Filling the same historical gap is a record of four of Johann Kuhnau's (1660-1722) Biblical Sonatas (6.43031 AQ). These pieces are famous in history books for their outlandish musical style, and they repre- sent for me, the arch-promoter of the argument that music is always in the end an abstract art, proof positive of my view. Kuhnau's intention is so pictorial that the keyboard player here (Gustav Leonhardt) has found it necessary to read lengthy commentaries on the story behind each sonata, in German, intermittently during the record and at times over the music itself. These last quite as long as the pieces. Obviously for him the music needs to be explained; to me, who has little idea what he's on about, both his playing and his prose-delivery are separately a source of considerable abstract musical delight.
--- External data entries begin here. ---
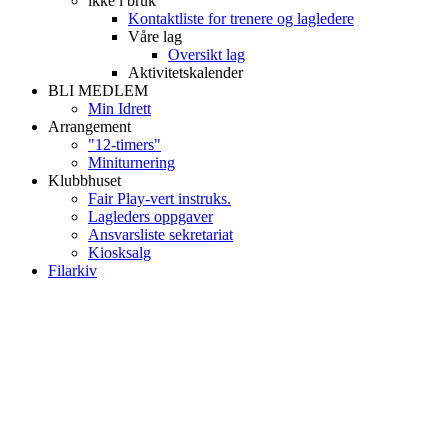
ikke i bruk
Kontaktliste for trenere og lagledere
Våre lag
Oversikt lag
Aktivitetskalender
BLI MEDLEM
Min Idrett
Arrangement
"12-timers"
Miniturnering
Klubbhuset
Fair Play-vert instruks.
Lagleders oppgaver
Ansvarsliste sekretariat
Kiosksalg
Filarkiv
The third record in this group of imports is an anthology (6.41249 AQ) of Frans Briiggen playing the recorder. The music is all quite innocuous baroquerie, but the sound of it is astonishing. If you are in the habit of being instantly transported to the land of your dreams by a single note from the Gaelic harp (which I am not) you may similarly be entranced by this music. It calls to mind the flutey, quavery tones of Red Indian reed pipes. Whether this echo is quite fitting for the compositions of Couperin and Telemann I was too drugged by it to bother to work out.